Pakar Nilai Pemindahan Depo Pertamina Berpotensi Ganggu Distribusi BBM
Menteri BUMN Erick Thohir menyampaikan bahwa pemerintah akan merelokasi depo Pertamina Plumpang, Koja, Jakarta Utara, ke lahan milik PT Pelindo.
Relokasi tersebut itu diproyeksikan membutuhkan waktu dua sampai tiga tahun. Pemindahan depo Pertamina Plumpang dilakukan untuk menghindari kebakaran yang telah terjadi dua kali pada 2009 dan 2023.
Namun langkah pemerintah untuk memindahkan lokasi Depo Plumpang dinilai tidak efektif untuk menekan potensi kecelakaan. Alasannya, durasi waktu pemindahan selama dua tahun itu tidak bisa memberikan jaminan untuk mencegah kebaran yang berulang.
Direktur Eksekutif Energy Watch, Daymas Arrangga, beranggapan pemindahan Depo Plumpang dinillai sebagai kebijakan yang cenderung populis namun tidak strategis.

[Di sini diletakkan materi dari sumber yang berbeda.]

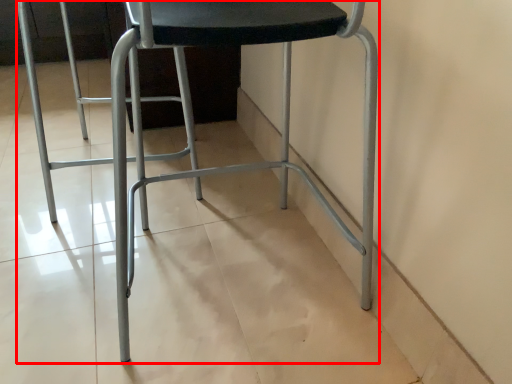
Question: Observing the image, what is the correct spatial positioning of chair (annotated by the red box) in reference to swivel chair?

Choices:
 (A) right
 (B) left

Answer: (A)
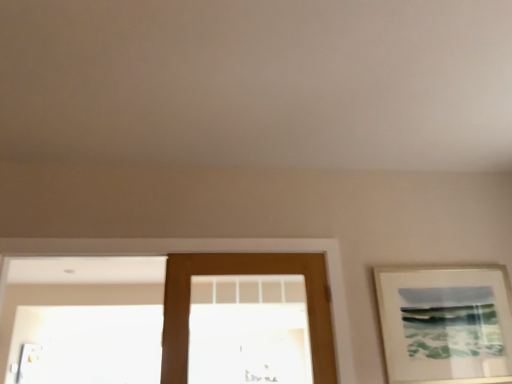
Question: Is brown wooden door at center outside of matte white picture frame at right?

Pemindahan sulit dilaksanakan mengingat peran depo yang berkontribusi pada 20% penyaluran BBM nasional dan 25% kebutuhan BBM untuk SPBU Pertamina.
Rata-rata distribusi BBM harian mencapai 16.504 kiloliter per hari untuk wilayah Jabodetabek. “Depo itu tidak berdiri sendiri, memindahkan Depo Plumpang berarti ikut memindahkan fasilitas penunjang seperti infrastruktur pemipaan,” kata Daymas saat dihubungi lewat sambungan telepon pada Selasa (7/3).
Depo Plumpang memiliki jaringan pipa yang tersambung pada infrastruktur Kilang Balongan yang berlokasi di Indramayu, Jawa Barat. Selain itu, Depo Plumpang juga menjadi terminal bagi BBM yang dikirim dari Kilang Cilacap, Jawa Tengah melalui jalur laut.
Lebih lanjut, kata Daymas, Depo Plumpang merupakan aset vital nasional. Menggeser Depo BBM dapat menimbulkan konsekuensi negatif pada distribusi BBM. Pencegahan bencana kebakaran bisa dihindari dengan merelokasi warga yang bermukim di sekitar area Depo ke lokasi yang lebih aman dan stategis.
“Merelokasi masyarakat ke tempat yang lebih aman dan sesuai tata ruang wilayah lebih mudah dan murah ketimbang memindahkan depo,” ujar Daymas.
Pemindahan objek vital, khususnya bagi lokasi yang sudah berdiri lama sebelum munculnya pemukiman bakal menjadi preseden buruk bagi contoh penerapan tata ruang wilayah. Jika hal tersebut diterapkan, peristiwa serupa berpotensi besar terjadi pada objek vital lainnya.
“Apakah memang harus objek vital nasional yang harus dipindahkan karena untuk memitigasi bencana tersebut,” kata Daymas.
Depo BBM Plumpang dibangun pada 1972 dan diresmikan beroperasi pada 1974. Saat itu, kondisi sekitar masih berupa rawa-rawa. Seiring waktu, masyarakat mulai membangun tempat tinggal hingga menjadi pemukiman padat penduduk seperti saat ini.
“Jika ada pemindahan aset maka yang menanggung adalah pemilik, dalam kasus ini maka Pertamina,” kata Daymas.
Menanggapi adanya rencana pemindahan Depo BBM Plumpang, PT Pertamina mengaku masih menyusun dan belum merumuskan proyeksi soal stategi pemanfaatan aset lahan depo setelah direlokasi.
Pertamina juga belum menghitung berapa besaran dana yang dibutuhkan untuk merealisasikan proyek pemindahan terminal BBM tersebut.
“Saat ini kami akan menyusun rencana tersebut dan tentu semua itu memerlukan kajian dan waktu. Semua harus dikaji satu persatu,” kata Juru Bicara PT Pertamina, Fadjar Djoko Santoso kepada Katadata.co.id dihubungi terpisah.
Sebelumnya, Menteri BUMN Erick Thohir mengatakan akan merelokasi depo BBM Plumpang ke lahan milik PT Pelindo. Rencana tersebut disampaikan Erick usai terjadinya kebakaran di depo BBM Plumpang yang menelan 19 korban jiwa dan hampir 50 orang mengalami luka-luka. Peristiwa kebakaran ini kembali terjadi setelah 2009 silam.
"Kami akan koordinasi dengan Pelindo lahannya akan siap dibangun akhir 2024. Pembangunan memerlukan waktu 2 sampai 2 setengah tahun. Masih ada waktu tiga tahun setengah," kata Erick kepada wartawan, Senin (6/3).